━━━━━ PROVIDED RECORDS ━━━━━

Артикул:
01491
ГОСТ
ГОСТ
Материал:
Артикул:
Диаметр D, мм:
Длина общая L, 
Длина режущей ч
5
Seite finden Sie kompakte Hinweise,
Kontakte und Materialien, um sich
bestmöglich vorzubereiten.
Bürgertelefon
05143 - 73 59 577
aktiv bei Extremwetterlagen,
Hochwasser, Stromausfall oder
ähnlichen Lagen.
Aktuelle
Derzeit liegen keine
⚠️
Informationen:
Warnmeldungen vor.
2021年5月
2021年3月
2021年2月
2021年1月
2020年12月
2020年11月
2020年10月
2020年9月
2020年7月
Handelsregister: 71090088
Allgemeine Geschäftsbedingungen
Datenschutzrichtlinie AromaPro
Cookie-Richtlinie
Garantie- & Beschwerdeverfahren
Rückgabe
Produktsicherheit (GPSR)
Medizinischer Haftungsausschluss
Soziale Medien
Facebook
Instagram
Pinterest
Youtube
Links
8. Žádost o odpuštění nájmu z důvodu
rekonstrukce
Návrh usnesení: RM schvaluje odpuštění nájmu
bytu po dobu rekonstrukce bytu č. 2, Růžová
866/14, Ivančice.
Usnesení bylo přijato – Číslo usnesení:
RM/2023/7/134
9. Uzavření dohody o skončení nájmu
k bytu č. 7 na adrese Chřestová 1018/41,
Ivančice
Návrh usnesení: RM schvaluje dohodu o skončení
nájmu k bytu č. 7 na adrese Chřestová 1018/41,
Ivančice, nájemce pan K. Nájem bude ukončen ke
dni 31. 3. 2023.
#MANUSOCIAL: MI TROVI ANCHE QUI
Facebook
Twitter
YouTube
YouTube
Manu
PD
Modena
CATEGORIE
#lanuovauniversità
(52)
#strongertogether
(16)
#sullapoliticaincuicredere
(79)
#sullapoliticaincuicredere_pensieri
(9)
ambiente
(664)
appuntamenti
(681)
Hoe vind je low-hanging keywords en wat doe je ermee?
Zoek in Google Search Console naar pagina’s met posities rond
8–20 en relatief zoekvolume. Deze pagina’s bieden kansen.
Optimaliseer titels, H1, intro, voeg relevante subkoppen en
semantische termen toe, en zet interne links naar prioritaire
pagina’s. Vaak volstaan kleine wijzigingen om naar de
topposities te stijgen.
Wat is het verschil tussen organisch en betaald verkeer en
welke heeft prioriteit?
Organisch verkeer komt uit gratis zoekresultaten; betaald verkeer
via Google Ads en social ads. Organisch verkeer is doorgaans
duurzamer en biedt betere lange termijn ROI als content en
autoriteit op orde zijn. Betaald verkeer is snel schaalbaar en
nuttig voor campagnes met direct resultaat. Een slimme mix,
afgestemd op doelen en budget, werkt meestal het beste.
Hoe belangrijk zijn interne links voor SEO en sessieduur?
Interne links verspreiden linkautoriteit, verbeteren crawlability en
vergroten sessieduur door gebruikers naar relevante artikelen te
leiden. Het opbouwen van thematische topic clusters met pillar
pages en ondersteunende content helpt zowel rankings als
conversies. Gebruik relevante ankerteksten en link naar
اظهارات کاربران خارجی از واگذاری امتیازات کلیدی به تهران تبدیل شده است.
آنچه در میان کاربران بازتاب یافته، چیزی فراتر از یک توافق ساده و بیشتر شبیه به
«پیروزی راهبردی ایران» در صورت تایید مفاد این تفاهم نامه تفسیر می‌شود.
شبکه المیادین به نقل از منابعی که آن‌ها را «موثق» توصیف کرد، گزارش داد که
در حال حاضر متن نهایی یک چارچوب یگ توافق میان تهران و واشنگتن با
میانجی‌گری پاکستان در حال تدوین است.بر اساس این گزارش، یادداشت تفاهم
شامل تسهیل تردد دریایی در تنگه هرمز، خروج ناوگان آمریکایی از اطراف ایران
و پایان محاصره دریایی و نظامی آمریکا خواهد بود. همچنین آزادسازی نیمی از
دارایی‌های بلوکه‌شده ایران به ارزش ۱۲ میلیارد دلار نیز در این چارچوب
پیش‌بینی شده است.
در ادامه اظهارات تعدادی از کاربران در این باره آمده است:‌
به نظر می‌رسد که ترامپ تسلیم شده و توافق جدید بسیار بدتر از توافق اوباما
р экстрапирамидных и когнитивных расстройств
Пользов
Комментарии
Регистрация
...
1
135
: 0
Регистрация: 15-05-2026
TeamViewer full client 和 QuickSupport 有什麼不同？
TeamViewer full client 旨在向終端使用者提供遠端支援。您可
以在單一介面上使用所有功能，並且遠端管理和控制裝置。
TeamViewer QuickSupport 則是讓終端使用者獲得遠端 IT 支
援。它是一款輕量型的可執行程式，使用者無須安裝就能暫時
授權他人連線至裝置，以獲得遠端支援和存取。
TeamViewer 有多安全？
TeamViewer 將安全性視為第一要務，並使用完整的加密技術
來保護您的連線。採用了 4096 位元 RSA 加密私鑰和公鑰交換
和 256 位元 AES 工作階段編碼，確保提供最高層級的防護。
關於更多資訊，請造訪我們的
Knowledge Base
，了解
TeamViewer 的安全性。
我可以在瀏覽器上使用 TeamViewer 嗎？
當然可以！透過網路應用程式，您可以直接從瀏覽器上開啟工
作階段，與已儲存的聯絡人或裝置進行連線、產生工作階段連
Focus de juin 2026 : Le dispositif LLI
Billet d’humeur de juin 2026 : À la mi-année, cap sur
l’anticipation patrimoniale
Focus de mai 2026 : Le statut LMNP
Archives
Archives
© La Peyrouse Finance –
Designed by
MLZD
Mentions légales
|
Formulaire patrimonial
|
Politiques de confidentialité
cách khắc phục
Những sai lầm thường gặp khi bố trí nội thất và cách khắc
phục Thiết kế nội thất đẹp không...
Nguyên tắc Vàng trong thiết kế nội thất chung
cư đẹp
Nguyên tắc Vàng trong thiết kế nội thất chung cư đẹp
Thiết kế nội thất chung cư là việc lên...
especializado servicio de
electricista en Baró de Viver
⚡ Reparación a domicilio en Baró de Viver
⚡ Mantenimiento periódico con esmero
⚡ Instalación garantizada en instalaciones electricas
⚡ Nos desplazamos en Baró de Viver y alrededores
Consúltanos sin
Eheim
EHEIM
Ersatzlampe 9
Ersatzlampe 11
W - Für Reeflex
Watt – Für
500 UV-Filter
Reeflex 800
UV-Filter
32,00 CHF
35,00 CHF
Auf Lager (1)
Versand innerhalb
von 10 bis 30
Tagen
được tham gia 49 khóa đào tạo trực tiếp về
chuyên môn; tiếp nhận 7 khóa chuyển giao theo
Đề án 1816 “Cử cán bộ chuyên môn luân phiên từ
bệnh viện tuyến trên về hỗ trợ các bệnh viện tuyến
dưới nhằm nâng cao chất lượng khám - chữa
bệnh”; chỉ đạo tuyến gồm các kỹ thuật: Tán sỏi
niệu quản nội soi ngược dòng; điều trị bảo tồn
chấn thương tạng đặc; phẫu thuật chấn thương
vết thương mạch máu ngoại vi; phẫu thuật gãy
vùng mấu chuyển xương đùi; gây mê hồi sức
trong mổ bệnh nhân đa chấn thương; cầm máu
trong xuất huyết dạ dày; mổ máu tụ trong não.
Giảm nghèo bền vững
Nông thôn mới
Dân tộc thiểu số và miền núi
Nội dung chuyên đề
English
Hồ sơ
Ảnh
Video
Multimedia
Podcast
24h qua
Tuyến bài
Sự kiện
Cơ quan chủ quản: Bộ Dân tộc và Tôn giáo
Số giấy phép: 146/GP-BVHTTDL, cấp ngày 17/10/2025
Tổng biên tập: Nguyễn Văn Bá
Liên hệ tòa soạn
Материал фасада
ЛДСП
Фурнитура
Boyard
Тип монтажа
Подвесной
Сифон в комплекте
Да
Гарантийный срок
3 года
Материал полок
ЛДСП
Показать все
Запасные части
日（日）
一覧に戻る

━━━━━

Rewrite the items above as a numbered list, starting at the first line and continuing up to and including the line with "topposities te stijgen.". Leave out any blank lines.

#### WRITTEN REPLY
1. Артикул:
2. 01491
3. ГОСТ
4. ГОСТ
5. Материал:
6. Артикул:
7. Диаметр D, мм:
8. Длина общая L, 
9. Длина режущей ч
10. 5
11. Seite finden Sie kompakte Hinweise,
12. Kontakte und Materialien, um sich
13. bestmöglich vorzubereiten.
14. Bürgertelefon
15. 05143 - 73 59 577
16. aktiv bei Extremwetterlagen,
17. Hochwasser, Stromausfall oder
18. ähnlichen Lagen.
19. Aktuelle
20. Derzeit liegen keine
21. ⚠️
22. Informationen:
23. Warnmeldungen vor.
24. 2021年5月
25. 2021年3月
26. 2021年2月
27. 2021年1月
28. 2020年12月
29. 2020年11月
30. 2020年10月
31. 2020年9月
32. 2020年7月
33. Handelsregister: 71090088
34. Allgemeine Geschäftsbedingungen
35. Datenschutzrichtlinie AromaPro
36. Cookie-Richtlinie
37. Garantie- & Beschwerdeverfahren
38. Rückgabe
39. Produktsicherheit (GPSR)
40. Medizinischer Haftungsausschluss
41. Soziale Medien
42. Facebook
43. Instagram
44. Pinterest
45. Youtube
46. Links
47. 8. Žádost o odpuštění nájmu z důvodu
48. rekonstrukce
49. Návrh usnesení: RM schvaluje odpuštění nájmu
50. bytu po dobu rekonstrukce bytu č. 2, Růžová
51. 866/14, Ivančice.
52. Usnesení bylo přijato – Číslo usnesení:
53. RM/2023/7/134
54. 9. Uzavření dohody o skončení nájmu
55. k bytu č. 7 na adrese Chřestová 1018/41,
56. Ivančice
57. Návrh usnesení: RM schvaluje dohodu o skončení
58. nájmu k bytu č. 7 na adrese Chřestová 1018/41,
59. Ivančice, nájemce pan K. Nájem bude ukončen ke
60. dni 31. 3. 2023.
61. #MANUSOCIAL: MI TROVI ANCHE QUI
62. Facebook
63. Twitter
64. YouTube
65. YouTube
66. Manu
67. PD
68. Modena
69. CATEGORIE
70. #lanuovauniversità
71. (52)
72. #strongertogether
73. (16)
74. #sullapoliticaincuicredere
75. (79)
76. #sullapoliticaincuicredere_pensieri
77. (9)
78. ambiente
79. (664)
80. appuntamenti
81. (681)
82. Hoe vind je low-hanging keywords en wat doe je ermee?
83. Zoek in Google Search Console naar pagina’s met posities rond
84. 8–20 en relatief zoekvolume. Deze pagina’s bieden kansen.
85. Optimaliseer titels, H1, intro, voeg relevante subkoppen en
86. semantische termen toe, en zet interne links naar prioritaire
87. pagina’s. Vaak volstaan kleine wijzigingen om naar de
88. topposities te stijgen.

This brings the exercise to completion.